2017年5月13日土曜日

90歳の本懐


「葛飾北斎の本懐」:永田生慈氏を読んでいる。北斎は最近でこそ、人気の画家であるが、決して日本ではその評価が高かった訳ではない、という下りから、この本は始まる。葛飾北斎の有名な絵は何と言っても、富嶽三十六景だろう。だが、北斎が何歳でこれを描き上げたかと言えば、何と70歳を超えた時点だ。大器晩成型の画家と言えば、必ずしもそうではない。それが亡くなった90歳にしても、本懐叶わずと遺言した北斎の本領でもあるようだ。まずは、この北斎の正当な評価は芸術の都、パリで1980年にいち早く展覧会が熱烈に開催された事に始まり、1998年にLIFEに一番有名な日本人としてもノミネートされ、更に一連の浮世絵作品は重要文化財として指定された1980年に遅れる事、20年の1997年に初めて、「潮干狩図」が指定された事で、ようやく決着を見るようだ。まあ、往々にして画家の評価は死後が多く、画家は貧困と認められない苦しさとに悩まされ、不遇の人生を若くして(とは言え、30~40歳代)終えるのが普通だ。その意味から言えば、生前中に高評価をその身に受けているのは、海外でもモネやピカソ、ダリーのような高齢まで生き延びた画家に限られている。よって、極東の1画家である北斎がその名誉を受けられなくても、やむを得ない事情ではあるのだが、それでも本懐を遂げたいと90歳まで頑張る姿勢と実績こそが、今の高齢化社会での日本人の生き様として、氏が大きく本件を取り上げる理由にもあるようだ。
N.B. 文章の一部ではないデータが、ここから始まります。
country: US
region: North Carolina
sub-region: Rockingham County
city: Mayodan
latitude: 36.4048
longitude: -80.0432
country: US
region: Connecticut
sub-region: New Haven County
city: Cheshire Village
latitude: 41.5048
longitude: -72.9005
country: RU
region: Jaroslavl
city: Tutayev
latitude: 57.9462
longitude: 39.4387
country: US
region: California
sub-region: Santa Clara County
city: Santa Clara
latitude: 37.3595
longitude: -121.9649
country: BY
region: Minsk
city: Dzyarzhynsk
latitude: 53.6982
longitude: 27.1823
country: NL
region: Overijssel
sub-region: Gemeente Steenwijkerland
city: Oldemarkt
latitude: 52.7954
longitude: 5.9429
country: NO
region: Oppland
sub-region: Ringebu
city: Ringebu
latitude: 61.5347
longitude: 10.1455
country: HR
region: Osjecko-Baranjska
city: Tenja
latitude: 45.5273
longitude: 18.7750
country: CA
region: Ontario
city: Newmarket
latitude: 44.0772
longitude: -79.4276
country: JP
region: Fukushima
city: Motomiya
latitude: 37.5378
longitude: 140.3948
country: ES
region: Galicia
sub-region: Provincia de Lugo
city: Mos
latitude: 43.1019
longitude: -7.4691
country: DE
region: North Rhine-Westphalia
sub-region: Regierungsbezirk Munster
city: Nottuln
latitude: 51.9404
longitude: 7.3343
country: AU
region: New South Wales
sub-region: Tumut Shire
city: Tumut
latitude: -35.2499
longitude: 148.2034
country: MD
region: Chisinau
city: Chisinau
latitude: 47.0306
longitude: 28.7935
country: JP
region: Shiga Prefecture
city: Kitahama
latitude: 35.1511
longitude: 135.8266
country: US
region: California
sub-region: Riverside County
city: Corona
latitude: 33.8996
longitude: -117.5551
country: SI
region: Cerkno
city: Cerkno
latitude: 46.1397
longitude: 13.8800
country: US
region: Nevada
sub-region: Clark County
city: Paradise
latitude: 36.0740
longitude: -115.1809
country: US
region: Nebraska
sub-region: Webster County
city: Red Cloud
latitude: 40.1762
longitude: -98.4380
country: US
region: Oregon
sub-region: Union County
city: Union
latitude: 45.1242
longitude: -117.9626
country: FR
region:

北斎の絵師としての人生行路は、春郎時代→宗理様式→葛飾北斎(46歳)→戴斗期→為一期→画狂老人卍期と変遷し、元々彫士から絵師になった経緯から、浮世絵、挿絵、絵手本、狂歌擦物、そして、富嶽三十六景を経て、肉筆画に至っている。氏曰く、ようやく70歳にして満足な絵が描け、そして、その後ようやく名誉と資金(スポンサー)を得て、自分が求めて好きな絵が描けるようになったという事のようだ。確かに、本懐を遂げている気もするが、本人は亡くなる直前に百歳まで頑張ると言っていたらしいので、真の本懐ではなかったのだろうか。イラストを描く身としては、羨ましい気もするし、もっと頑張らなくてはとやる気も起きる人物像かもしれない。さて、皆さんは如何だろうか。